Lorsqu'une maison, sans le fait ou la faute du locataire ou d'une personne dont il a la responsabilité, subit une dégradation qui en réduit sérieusement la valeur locative ou lorsque le locateur en diminue l'espace, les services ou les commodités, le locataire, à défaut d'entente avec le locateur, peut s'adresser à l'administrateur local pour obtenir la résiliation du bail ou une réduction de loyer et l'administrateur a le pouvoir de lui accorder une telle réduction qu'il juge équitable.

Le législateur avait donc clairement à l'esprit des situations qui allaient affecter sérieusement le logement du locataire. Selon les dictionnaires, le mot « sérieux » fait référence au caractère de ce qui mérite attention et considération du fait de son importance, de sa gravité (critique, réel, préoccupant, inquiétant).

...

Des défectuosités mineures qui n'occasionnent qu'un simple désagrément aux locataires, sans pour autant diminuer de façon significative et substantielle la jouissance paisible des lieux ou la fonctionnalité du logement, ne justifient donc pas l'intervention du tribunal.

En conséquence, pour obtenir une diminution de loyer, la perte de valeur locative ou la diminution de prestation d'une situation ou encore les défectuosités dénoncées par le locataire doivent lui occasionner une diminution significative réelle ou une perte substantielle. Le trouble ne doit pas être mineur ou n'être qu'un simple préjudice esthétique, il doit être sérieux. »

  1.      L’obligation du locateur de fournir la pleine jouissance du logement en est une de résultat.
  2.      Qu’en est-il en l’instance ?
  3.      Le Tribunal n’estime pas que le bris de la vitre et son absence, même pendant plusieurs mois, a diminué de façon significative et substantielle la jouissance paisible des lieux ou la fonctionnalité du logement.
  4.      La vitre brisée était l’une de deux.

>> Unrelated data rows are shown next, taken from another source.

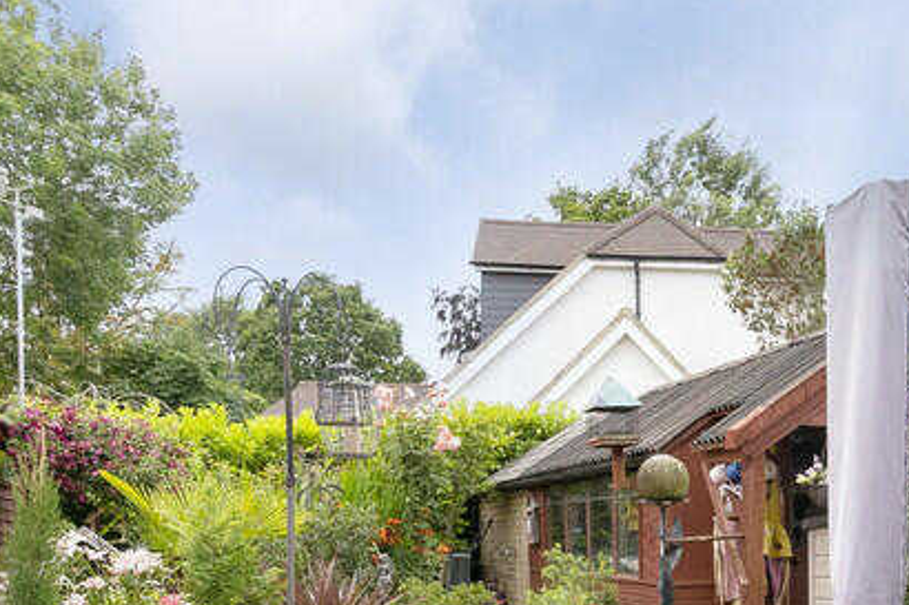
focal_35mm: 40
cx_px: 798
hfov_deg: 44.6
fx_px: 1010
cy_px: 574
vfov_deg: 31.4
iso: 800
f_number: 7.1
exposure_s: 1/800
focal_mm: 16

L’autre a protégé la locataire des intrus et des éléments en attendant la réparation. De plus, il n’est pas ici question de la période hivernale où l’absence de la deuxième fenêtre aurait pu avoir un impact significatif sur la capacité de chauffer le logement et d’y vivre confortablement.
  5.      Aucune diminution n’est donc accordée.
  6.      Quant aux frais de justice, il appert que la locatrice a non seulement tardé à remplacer la fenêtre, mais elle a aussi et surtout été négligente dans ses communications avec la locataire en la laissant dans l’ignorance des démarches, ce qui l’a contrainte à déposer une demande en justice.
  7.      La locataire a donc droit au remboursement des frais engagés de 84 $ pour le dépôt de la demande et de 19,50 $ pour sa notification et celle de l’un de ses amendements (9,75 $ X 2). Le Tribunal précise que les amendements du 13 octobre et du 23 novembre 2023 auraient pu faire l’objet d’une seule procédure.

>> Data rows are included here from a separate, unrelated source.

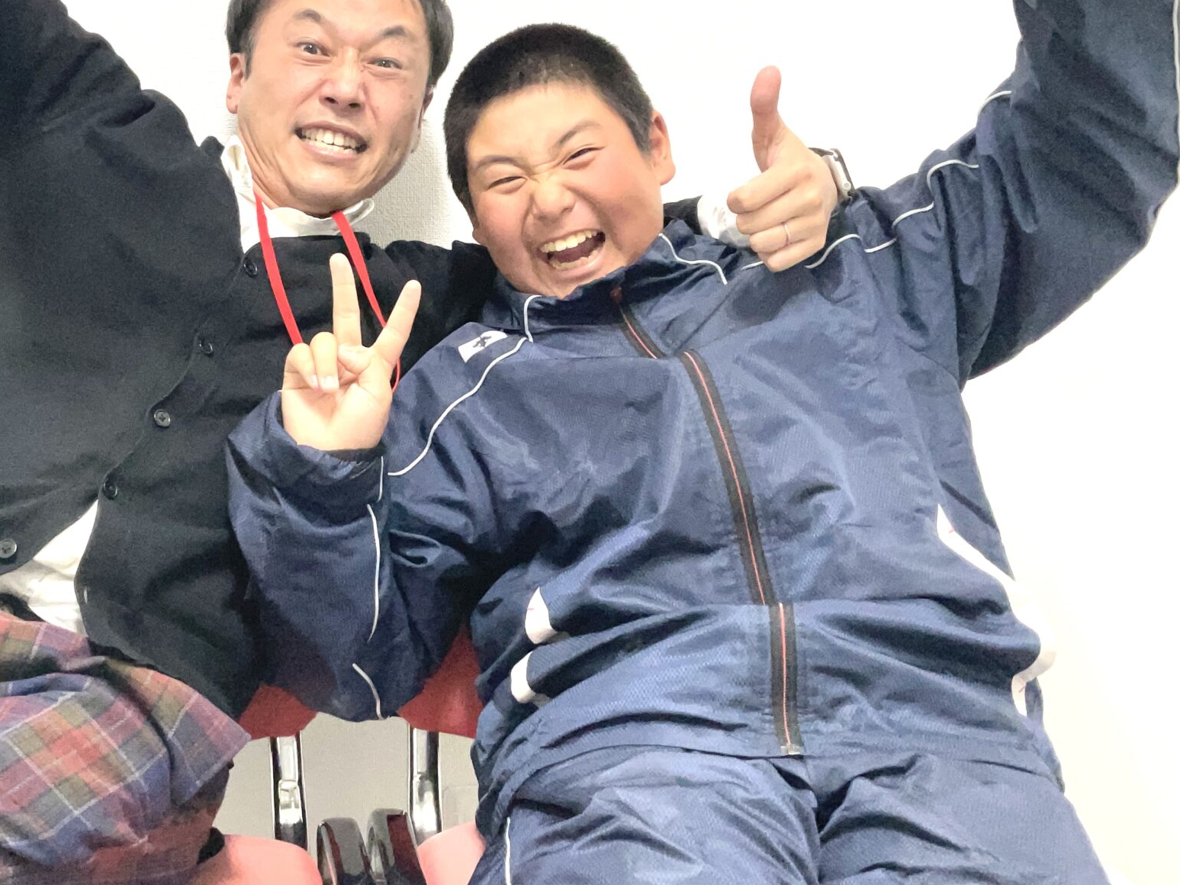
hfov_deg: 39.1
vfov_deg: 30.2
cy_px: 386
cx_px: 380
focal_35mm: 48
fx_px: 1636
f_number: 1.8
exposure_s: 1/60
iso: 125
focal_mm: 3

POUR CES MOTIFS, LE TRIBUNAL :

  1.      CONDAMNE la locatrice à payer à la locataire les frais de justice de 103,50 $;

  1.      REJETTE la demande quant aux autres conclusions.

 

 

 

 

 

 

 

 

Charles Rochon-Hébert

 

Présence(s) :

la locataire

la mandataire de la locatrice

Me Léa Couillard, avocate de la locatrice

Date de l’audience : 

27 novembre 2024

 

 

 


 


[1] Louer un logement, 2e édition, Éditions Yvon Blais, 2012, page 8.

[2] LAMY, Denis, La diminution de loyer, Wilson & Lafleur Ltée, 2004, pages 29-30.